Gather all lines in the data that hold the string "clothing".

******

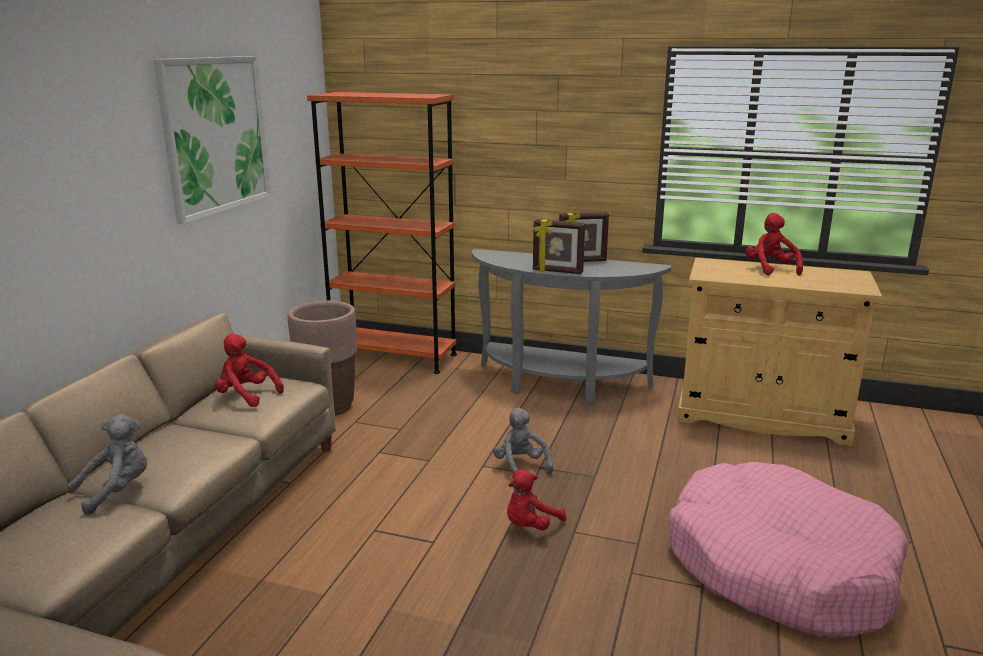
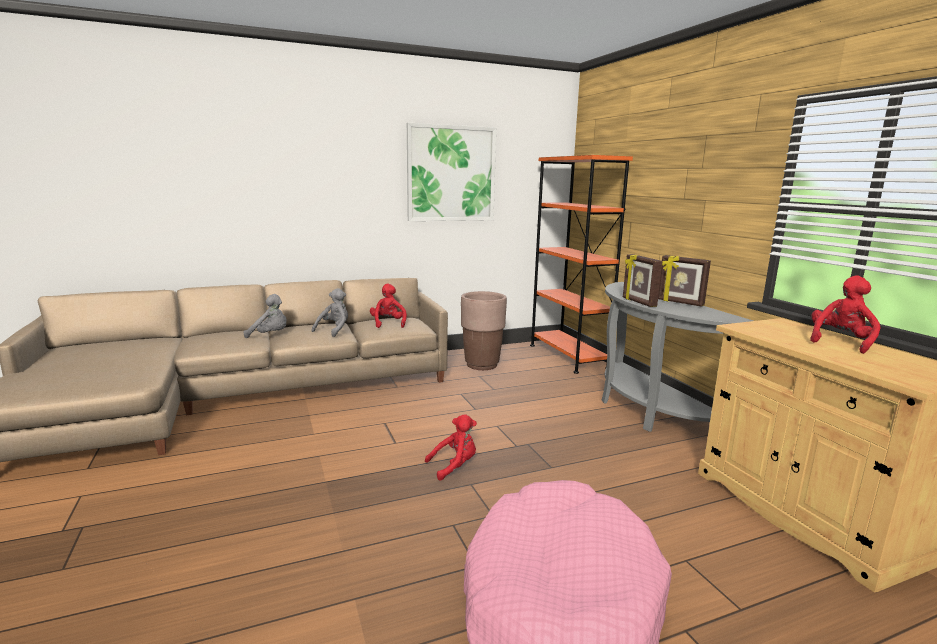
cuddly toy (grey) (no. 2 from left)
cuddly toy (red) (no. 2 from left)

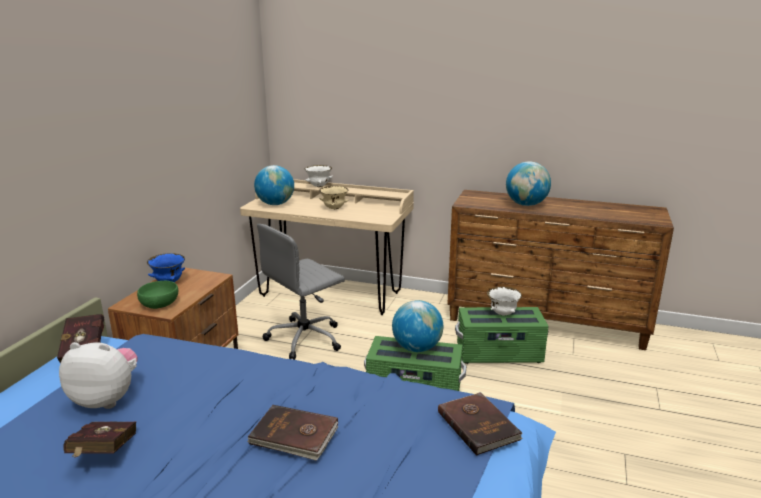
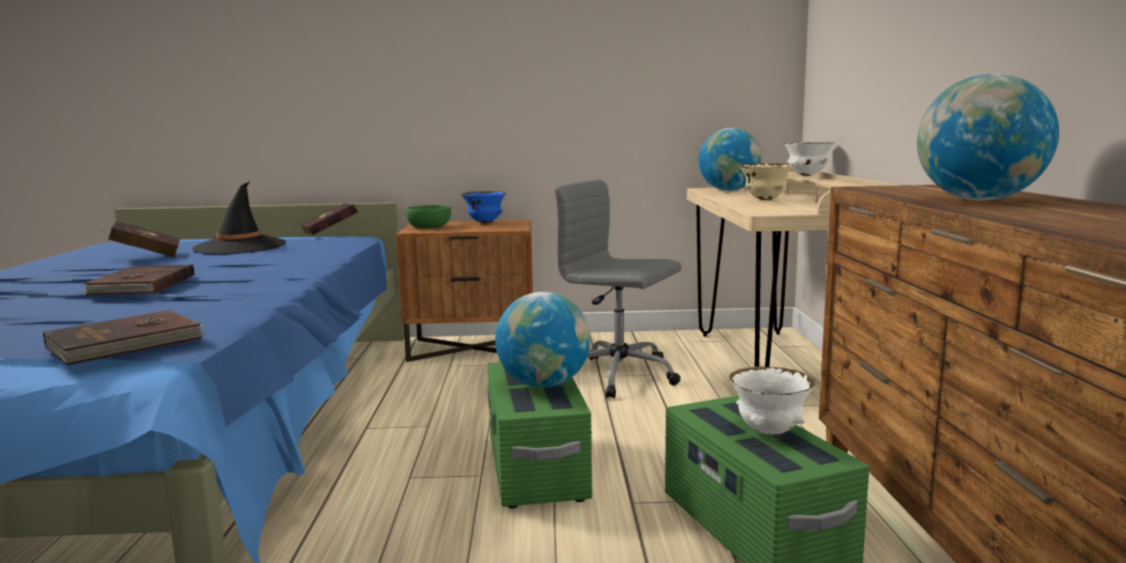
clothing hat (black)

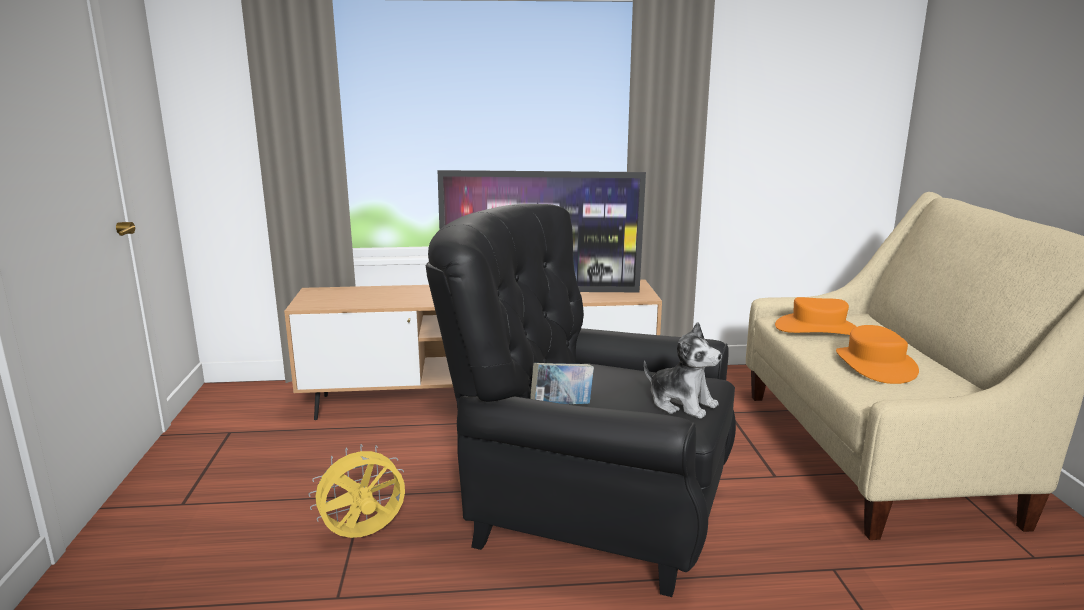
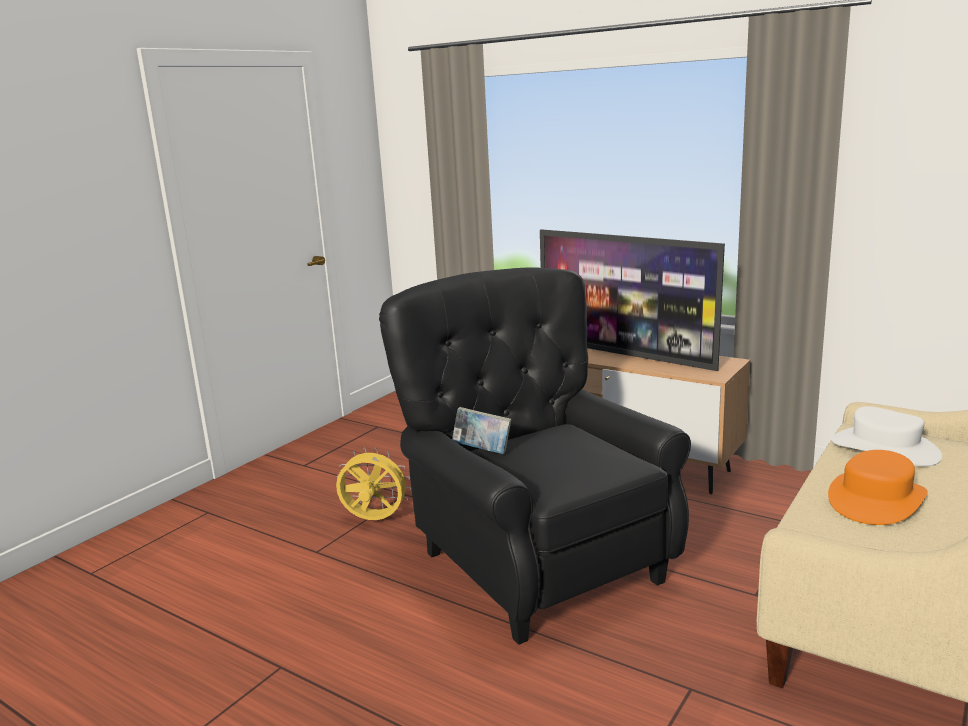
cuddly toy
clothing hat (whitish)

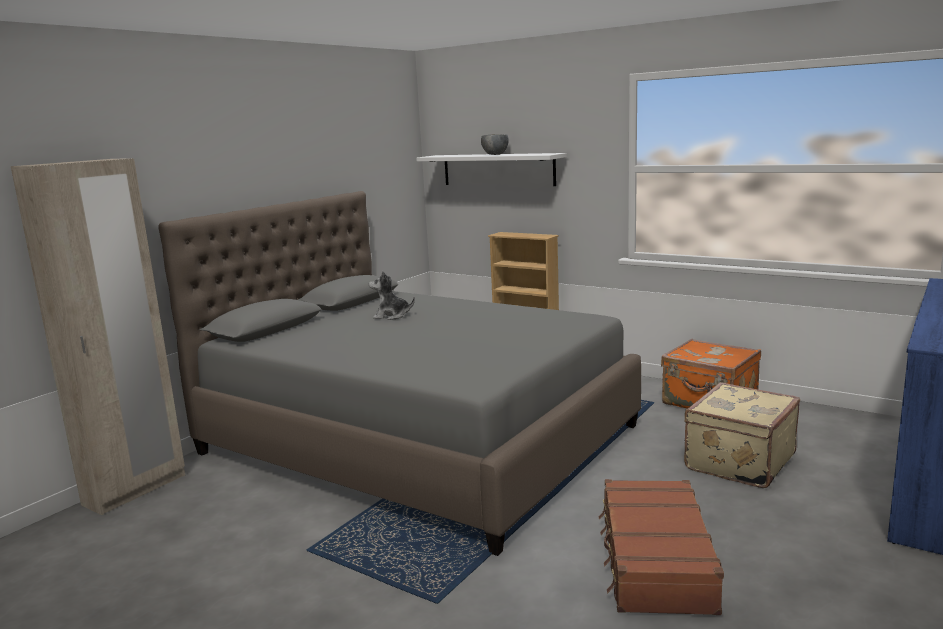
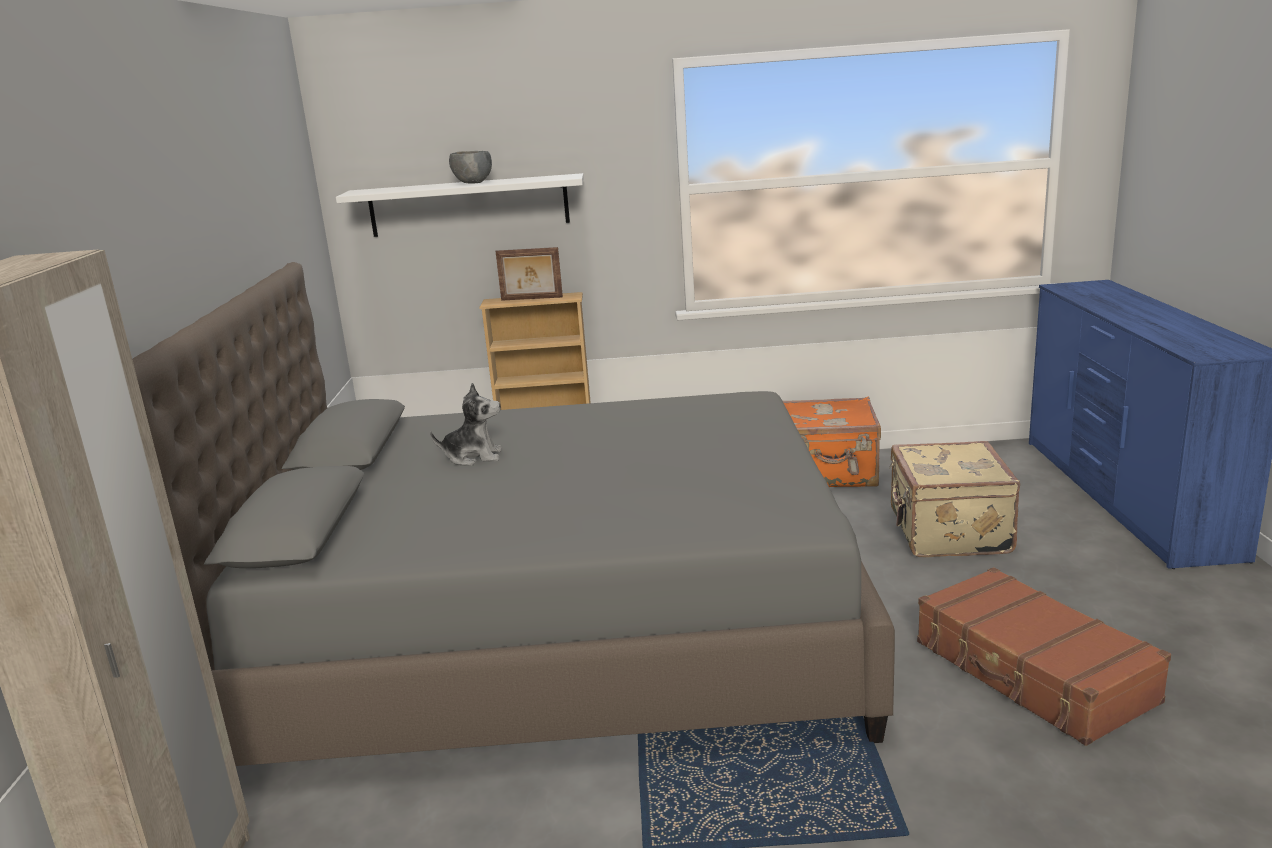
picture frame
cuddly toy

******

:: Solution for this exercise ::
clothing hat (black)
clothing hat (whitish)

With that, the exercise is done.